Les chefs d'État de la SADC inquiets de la situation en RDC

République démocratique du Congo

La situation en République démocratique du Congo inquiète les pays de la sous-région. Une inquiétude exprimée lors d’une rencontre qui a regroupé à Brazzaville, en République du Congo, les chefs d‘État angolais, namibien, zambien et le botswanais.

Ce mini-sommet organisé à l’appel du président congolais Denis Sassou Nguesso s’est tenu sans le président Joseph Kabila dont la succession à la tête de la République démocratique du Congo est au centre d’une bataille sans merci entre candidats plus que déterminés. Ce qui n’a pas empêché les dirigeants de la SADC et de la Conférence internationale sur la région des Grands Lacs (CIRGL) de faire l‘état des lieux et surtout d’exprimer leurs inquiétudes à quelques jours de la présidentielle du 30 décembre. « Les chefs d’Etat ont exprimé leurs vives préoccupations face aux actes de violence qui ont émaillé la campagne électorale dans certaines localités du pays et qui sont de nature à compromettre la sérénité du pays », explique le communiqué lu par le ministre congolais des Affaires étrangères, Jean-Claude Gakosso.

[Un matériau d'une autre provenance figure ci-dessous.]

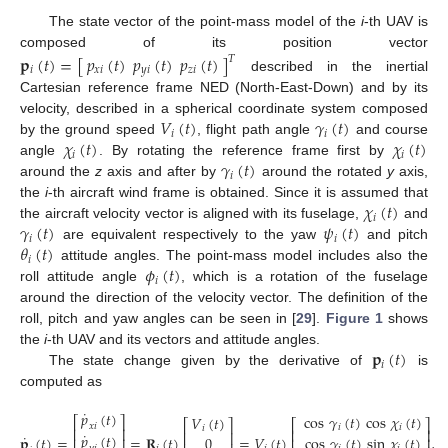
The state vector of the point-mass model of the
i
-th UAV is
composed of its position vector
𝐩
(
𝑡
)
=
[
𝑝
(
𝑡
)
𝑝
(
𝑡
)
𝑝
(
𝑡
)
]
𝑇
𝑖
𝑥
𝑖
𝑦
𝑖
𝑧
𝑖
described in the inertial
Cartesian reference frame NED (North-East-Down) and by its
𝑉
(
𝑡
)
𝛾
(
𝑡
)
velocity, described in a spherical coordinate system composed
𝑖
𝑖
𝜒
(
𝑡
)
𝜒
(
𝑡
)
by the ground speed
, flight path angle
and course
𝑖
𝑖
𝛾
(
𝑡
)
angle
. By rotating the reference frame first by
𝑖
around the
z
axis and after by
around the rotated
y
axis,
𝜒
(
𝑡
)
the
i
-th aircraft wind frame is obtained. Since it is assumed that
𝑖
𝛾
(
𝑡
)
𝜓
(
𝑡
)
the aircraft velocity vector is aligned with its fuselage,
and
𝑖
𝑖
𝜃
(
𝑡
)
are equivalent respectively to the yaw
and pitch
𝑖
𝜙
(
𝑡
)
attitude angles. The point-mass model includes also the
𝑖
roll attitude angle
, which is a rotation of the fuselage
around the direction of the velocity vector. The definition of the
roll, pitch and yaw angles can be seen in [
29
].
Figure 1
shows
𝐩
(
𝑡
)
the
i
-th UAV and its vectors and attitude angles.
𝑖
The state change given by the derivative of
is
computed as
˙
𝑝
(
𝑡
)
cos
𝛾
(
𝑡
)
cos
𝜒
(
𝑡
)
𝑉
(
𝑡
)
⎡
⎤
⎡
⎤
⎡
⎤
𝑥
𝑖
𝑖
𝑖
𝑖
⎢
⎥
⎢
⎥
⎢
⎥
˙
˙
𝑝
(
𝑡
)
𝐩
(
𝑡
)
=
=
𝐑
(
𝑡
)
=
𝑉
(
𝑡
)
,
cos
𝛾
(
𝑡
)
sin
𝜒
(
𝑡
)
0
⎢
⎥
⎢
⎥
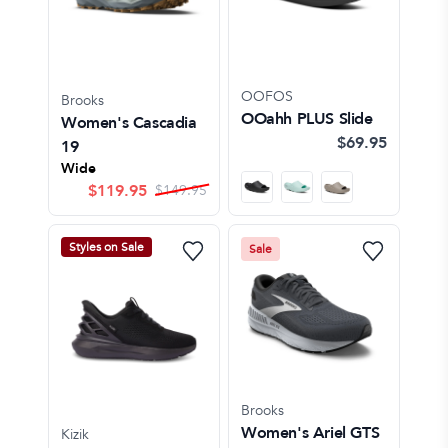
OOFOS
Brooks
OOahh PLUS Slide
Women's Cascadia
$69.95
19
Wide
$
119.95
$
149.95
Styles on Sale
Sale
Brooks
Women's Ariel GTS
Kizik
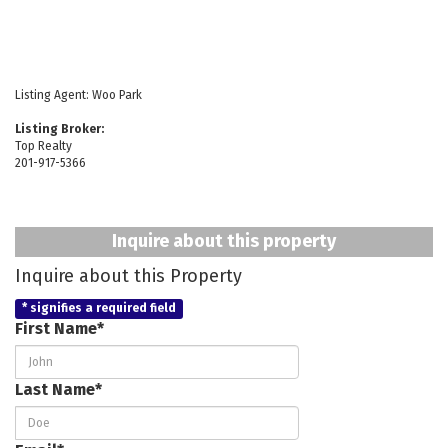
Listing Agent:
Woo Park
Listing Broker:
Top Realty
201-917-5366
Inquire about this property
Inquire about this Property
* signifies a required field
First Name*
Last Name*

Les acteurs appelés à la retenue

Face aux menaces d’instabilité qui pèse sur le pays, les leaders de la SADC et CIGL ont demandé aux autorités congolaises à œuvrer pour éviter que le pays sombre dans un nouveau cycle de violences aux conséquences dévastatrices. « Les chefs d‘État ont appelé la classe politique et la société civile à se calmer et à faire preuve de retenue afin de tenir les élections dans une atmosphère sereine. Les chefs d’État se sont félicités du déploiement par l’Union africaine, la SADC et d’autres organismes régionaux de missions d’observation du processus électoral », poursuit le communiqué.

La convocation de ce mini-sommet par le président congolais est loin d‘être anodine. Le Congo s’expose au même titre que les pays frontaliers de la RDC aux mêmes conséquences d’un éventuel embrasement de leur voisin, Brazzaville encore plus. « Brazzaville a tout intérêt à prendre cette initiative parce qu’aujourd’hui Brazzaville et Kinshasa sont les deux capitales les plus rapprochées au monde. Vous allez vous rendre compte que tout ce qui se passe du côté de la RDC il y a des impacts du côté de Brazzaville. Je dirais que Brazzaville est en train de jouer sa sécurité. Donc, en homme politique avisé le président Sassou Nguesso joue sa sécurité d’abord », pense Constant Ibra, politologue congolais.

Quoi qu’il en soit, l’inquiétude reste grande vue la tension qui pèse dans le pays après une campagne électorale mouvementée. Et même si aucune autorité congolaise n’a pris part à cette rencontre de Brazzaville, une délégation composée des ministres congolais et zambiens des Affaires étrangères devait se rendre ce jeudi à Kinshasa pour en remettre les conclusions au président Kabila.